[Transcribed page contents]
----

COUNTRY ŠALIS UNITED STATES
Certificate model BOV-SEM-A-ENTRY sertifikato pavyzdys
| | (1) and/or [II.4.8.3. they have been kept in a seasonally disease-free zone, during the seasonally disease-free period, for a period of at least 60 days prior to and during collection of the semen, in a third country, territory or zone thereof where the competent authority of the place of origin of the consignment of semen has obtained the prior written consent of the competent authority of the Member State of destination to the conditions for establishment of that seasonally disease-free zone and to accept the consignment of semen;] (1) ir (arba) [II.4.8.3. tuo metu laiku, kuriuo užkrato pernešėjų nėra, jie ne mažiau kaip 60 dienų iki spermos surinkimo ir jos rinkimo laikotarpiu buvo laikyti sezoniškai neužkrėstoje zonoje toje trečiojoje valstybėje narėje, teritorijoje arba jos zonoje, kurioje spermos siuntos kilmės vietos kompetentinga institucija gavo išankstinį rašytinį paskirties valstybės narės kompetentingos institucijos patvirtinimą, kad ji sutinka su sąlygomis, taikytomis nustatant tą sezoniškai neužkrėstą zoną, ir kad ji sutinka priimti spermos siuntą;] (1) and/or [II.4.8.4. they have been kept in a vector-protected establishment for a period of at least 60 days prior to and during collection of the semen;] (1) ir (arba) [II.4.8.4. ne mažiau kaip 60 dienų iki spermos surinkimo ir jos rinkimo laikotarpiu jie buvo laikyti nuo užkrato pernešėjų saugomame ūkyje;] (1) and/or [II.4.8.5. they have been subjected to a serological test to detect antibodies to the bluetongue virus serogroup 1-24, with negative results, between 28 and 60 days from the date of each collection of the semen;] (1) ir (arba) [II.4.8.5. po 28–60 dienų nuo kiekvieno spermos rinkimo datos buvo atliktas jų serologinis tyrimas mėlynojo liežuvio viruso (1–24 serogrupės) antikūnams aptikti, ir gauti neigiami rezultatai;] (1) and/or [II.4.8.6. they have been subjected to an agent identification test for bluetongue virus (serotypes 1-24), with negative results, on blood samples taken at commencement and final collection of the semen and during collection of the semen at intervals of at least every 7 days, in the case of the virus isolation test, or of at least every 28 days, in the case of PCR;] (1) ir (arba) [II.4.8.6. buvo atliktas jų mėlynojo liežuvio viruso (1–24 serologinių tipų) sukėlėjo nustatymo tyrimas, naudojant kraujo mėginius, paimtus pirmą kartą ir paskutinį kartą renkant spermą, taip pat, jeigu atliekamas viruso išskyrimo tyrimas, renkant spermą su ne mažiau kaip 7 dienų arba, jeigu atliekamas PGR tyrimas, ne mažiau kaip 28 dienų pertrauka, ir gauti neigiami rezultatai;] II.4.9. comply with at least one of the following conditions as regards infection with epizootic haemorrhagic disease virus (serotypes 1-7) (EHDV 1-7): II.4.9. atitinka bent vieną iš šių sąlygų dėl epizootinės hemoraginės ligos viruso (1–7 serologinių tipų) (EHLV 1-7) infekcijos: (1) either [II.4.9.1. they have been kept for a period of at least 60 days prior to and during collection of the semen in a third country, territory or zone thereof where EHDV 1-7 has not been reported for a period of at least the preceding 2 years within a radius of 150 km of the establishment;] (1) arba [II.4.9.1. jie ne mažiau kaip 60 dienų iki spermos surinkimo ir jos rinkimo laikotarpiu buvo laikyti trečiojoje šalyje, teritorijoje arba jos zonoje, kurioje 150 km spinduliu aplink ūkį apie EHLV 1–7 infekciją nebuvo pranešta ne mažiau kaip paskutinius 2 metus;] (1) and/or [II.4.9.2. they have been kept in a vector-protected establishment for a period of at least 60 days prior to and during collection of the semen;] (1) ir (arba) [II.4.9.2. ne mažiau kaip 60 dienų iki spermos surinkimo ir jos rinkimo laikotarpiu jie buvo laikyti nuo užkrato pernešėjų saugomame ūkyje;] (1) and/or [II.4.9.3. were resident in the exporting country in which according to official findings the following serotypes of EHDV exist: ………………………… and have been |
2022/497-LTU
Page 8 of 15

----

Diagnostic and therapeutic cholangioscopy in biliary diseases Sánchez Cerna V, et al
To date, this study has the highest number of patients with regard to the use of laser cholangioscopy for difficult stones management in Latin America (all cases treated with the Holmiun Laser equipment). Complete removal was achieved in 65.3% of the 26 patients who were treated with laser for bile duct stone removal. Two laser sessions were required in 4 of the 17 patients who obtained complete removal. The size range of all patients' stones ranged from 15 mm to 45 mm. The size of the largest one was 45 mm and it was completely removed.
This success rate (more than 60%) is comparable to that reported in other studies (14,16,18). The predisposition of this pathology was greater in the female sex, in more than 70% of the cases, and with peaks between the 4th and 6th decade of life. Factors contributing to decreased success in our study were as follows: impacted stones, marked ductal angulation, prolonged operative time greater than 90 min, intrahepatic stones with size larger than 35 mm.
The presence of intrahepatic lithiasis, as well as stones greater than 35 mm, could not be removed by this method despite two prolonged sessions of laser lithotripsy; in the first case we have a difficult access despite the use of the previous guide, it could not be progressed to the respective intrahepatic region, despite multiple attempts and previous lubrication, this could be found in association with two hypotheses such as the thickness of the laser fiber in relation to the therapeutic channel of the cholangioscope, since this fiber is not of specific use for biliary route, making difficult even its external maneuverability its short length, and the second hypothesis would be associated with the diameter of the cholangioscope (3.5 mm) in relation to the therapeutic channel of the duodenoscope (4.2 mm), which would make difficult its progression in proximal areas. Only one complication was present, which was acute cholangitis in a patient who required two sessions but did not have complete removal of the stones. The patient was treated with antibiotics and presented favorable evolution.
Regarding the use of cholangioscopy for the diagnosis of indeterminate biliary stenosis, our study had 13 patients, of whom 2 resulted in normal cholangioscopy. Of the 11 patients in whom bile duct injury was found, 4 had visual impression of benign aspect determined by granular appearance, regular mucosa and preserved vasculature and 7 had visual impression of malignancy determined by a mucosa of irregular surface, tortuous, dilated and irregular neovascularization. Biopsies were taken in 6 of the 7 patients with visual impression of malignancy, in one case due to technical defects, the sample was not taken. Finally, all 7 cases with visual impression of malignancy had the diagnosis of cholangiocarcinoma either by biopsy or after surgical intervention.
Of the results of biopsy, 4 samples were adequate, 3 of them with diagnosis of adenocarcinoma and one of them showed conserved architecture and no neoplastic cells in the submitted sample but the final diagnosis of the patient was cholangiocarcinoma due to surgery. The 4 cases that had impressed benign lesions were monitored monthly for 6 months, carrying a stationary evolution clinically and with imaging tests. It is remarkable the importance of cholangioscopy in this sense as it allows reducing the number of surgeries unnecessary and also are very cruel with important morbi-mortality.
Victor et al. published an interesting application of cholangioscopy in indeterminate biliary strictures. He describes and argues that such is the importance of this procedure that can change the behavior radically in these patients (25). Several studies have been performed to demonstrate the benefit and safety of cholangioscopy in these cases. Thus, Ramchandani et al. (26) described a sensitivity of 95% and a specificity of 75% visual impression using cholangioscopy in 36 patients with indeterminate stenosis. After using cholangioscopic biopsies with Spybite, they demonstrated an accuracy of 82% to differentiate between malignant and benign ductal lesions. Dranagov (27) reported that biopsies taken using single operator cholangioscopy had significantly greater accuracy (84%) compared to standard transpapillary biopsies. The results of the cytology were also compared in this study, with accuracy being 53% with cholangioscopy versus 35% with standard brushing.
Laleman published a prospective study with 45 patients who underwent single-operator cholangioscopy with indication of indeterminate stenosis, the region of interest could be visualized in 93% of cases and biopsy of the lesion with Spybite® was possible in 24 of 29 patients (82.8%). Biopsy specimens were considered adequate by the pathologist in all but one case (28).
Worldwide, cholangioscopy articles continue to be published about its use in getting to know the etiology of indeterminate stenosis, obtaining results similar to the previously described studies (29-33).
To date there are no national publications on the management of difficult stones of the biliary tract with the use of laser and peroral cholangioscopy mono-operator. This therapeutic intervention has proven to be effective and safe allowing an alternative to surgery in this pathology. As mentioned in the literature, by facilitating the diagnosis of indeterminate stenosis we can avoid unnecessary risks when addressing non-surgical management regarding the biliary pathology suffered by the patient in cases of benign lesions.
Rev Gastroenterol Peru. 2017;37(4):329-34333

----

AIM OF THE TASK =
Whenever a line above holds the word "impression", include it in your count, and report nothing but that count.

RESULT =
2